First Burgundy trip as an importer.
I arrived in Beaune on a Monday in February. It was 2 degrees. The vines were bare. The town was empty.
I had fourteen appointments in nine days. Three were with producers I already imported. Eleven were introductions, set up by a friend in the trade who told each vigneron the same thing: "He is a small importer in Florida. He does not sell to retail. He will buy what you give him."

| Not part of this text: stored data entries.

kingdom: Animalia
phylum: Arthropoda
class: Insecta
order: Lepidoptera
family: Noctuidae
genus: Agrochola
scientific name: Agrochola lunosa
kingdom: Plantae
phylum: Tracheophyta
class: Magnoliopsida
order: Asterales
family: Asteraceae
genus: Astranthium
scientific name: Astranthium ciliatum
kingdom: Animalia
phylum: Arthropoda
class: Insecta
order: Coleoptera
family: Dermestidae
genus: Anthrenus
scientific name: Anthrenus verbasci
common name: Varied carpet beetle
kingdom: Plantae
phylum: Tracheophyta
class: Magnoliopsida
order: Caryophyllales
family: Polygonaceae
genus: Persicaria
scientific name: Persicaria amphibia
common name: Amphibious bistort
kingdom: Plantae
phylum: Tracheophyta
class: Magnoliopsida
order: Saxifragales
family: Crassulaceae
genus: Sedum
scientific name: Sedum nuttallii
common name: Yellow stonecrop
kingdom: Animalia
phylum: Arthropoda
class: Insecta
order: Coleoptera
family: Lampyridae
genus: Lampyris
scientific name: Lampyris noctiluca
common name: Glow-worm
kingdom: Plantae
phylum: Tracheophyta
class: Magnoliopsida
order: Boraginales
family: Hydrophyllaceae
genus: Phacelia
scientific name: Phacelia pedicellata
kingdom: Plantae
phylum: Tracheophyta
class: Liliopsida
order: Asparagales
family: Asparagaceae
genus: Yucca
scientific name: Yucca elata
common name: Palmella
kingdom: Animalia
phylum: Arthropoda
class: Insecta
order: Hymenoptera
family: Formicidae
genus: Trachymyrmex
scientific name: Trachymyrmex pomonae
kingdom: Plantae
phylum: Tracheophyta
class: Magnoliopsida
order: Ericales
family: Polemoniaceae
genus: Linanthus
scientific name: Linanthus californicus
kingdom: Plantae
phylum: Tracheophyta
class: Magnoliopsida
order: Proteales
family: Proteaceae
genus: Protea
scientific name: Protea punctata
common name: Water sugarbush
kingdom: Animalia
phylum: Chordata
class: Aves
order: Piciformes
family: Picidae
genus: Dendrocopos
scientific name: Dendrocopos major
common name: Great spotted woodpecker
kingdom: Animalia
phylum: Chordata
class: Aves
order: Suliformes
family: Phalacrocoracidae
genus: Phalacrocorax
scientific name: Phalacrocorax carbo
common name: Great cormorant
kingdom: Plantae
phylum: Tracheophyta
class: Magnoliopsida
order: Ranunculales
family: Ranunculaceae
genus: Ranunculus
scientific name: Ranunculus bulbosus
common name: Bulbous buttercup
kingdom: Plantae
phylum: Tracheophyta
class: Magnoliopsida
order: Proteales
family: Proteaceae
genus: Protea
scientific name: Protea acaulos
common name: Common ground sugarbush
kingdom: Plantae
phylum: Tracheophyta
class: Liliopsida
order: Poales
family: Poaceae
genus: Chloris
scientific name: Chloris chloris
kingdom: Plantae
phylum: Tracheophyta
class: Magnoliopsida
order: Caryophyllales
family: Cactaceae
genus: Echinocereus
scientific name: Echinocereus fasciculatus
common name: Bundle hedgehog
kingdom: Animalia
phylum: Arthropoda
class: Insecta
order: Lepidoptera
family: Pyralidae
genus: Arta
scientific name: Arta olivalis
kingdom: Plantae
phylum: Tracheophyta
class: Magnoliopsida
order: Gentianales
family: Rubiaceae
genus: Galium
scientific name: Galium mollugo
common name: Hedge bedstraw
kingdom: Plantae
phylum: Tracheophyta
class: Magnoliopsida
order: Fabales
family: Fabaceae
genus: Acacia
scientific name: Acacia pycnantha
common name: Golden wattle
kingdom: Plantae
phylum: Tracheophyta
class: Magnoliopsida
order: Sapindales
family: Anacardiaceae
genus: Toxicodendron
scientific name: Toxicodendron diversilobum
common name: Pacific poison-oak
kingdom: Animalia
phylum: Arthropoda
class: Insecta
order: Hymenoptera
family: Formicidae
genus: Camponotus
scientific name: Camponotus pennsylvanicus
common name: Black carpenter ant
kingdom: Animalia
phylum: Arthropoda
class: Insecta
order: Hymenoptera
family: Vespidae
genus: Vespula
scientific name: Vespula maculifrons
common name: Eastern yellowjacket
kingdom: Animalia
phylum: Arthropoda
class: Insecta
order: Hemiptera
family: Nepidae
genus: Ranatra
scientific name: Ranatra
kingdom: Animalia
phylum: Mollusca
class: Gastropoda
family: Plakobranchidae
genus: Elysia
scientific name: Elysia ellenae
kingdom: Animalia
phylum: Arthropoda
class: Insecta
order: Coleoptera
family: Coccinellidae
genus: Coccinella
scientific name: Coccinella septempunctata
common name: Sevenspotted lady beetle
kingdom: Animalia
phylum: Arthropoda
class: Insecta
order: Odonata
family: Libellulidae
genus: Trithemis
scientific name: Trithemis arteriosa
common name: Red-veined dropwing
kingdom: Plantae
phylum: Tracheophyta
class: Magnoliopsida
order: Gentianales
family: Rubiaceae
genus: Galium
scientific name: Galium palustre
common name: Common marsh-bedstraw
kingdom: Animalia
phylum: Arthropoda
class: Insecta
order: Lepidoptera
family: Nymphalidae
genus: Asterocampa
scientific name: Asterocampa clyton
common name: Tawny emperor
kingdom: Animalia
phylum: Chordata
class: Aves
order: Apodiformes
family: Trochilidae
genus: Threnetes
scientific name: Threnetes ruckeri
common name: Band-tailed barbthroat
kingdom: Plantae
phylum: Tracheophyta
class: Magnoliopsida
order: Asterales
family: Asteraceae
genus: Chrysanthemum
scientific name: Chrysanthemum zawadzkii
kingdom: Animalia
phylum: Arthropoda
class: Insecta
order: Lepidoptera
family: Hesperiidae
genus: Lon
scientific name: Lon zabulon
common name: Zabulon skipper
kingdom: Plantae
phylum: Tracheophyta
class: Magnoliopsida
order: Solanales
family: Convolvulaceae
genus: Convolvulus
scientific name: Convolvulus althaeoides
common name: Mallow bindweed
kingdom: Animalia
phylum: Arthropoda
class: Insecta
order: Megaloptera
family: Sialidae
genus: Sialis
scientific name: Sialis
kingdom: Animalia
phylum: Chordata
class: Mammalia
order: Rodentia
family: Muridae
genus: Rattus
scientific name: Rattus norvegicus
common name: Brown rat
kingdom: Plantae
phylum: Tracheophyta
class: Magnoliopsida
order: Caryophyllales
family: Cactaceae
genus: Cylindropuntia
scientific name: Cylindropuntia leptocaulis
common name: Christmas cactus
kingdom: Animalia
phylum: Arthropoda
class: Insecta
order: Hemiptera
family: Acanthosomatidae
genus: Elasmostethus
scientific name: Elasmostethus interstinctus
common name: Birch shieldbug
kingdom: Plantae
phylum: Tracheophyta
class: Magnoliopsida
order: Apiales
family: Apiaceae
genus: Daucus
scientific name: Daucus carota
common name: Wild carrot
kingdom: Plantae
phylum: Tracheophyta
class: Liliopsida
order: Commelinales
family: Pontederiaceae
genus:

The first visit was Domaine Boyer-Martenot in Meursault. Yves poured seven wines from tank in a cellar that was colder than the air outside. I tasted, spat, and asked questions about his Perrieres. He told me the yield, the age of the vines, and the date he expected to bottle. Then he asked, "How many cases can you take?" I said twenty-four. He said, "I will give you twelve."
This was the pattern. Every producer I visited gave me less than I asked for. Not because they doubted me, but because they did not know me. In Burgundy, allocation is trust. Trust is measured in years, not in purchase orders.
By the ninth day I had secured agreements with six new producers. Combined, they gave me fewer cases than a single mid-size Bordeaux chateau ships in a week. I drove back to Paris knowing that the trip had been a success.
The second trip, in October, was easier. The third trip was easier still. By the fourth trip they poured the good bottles before I asked.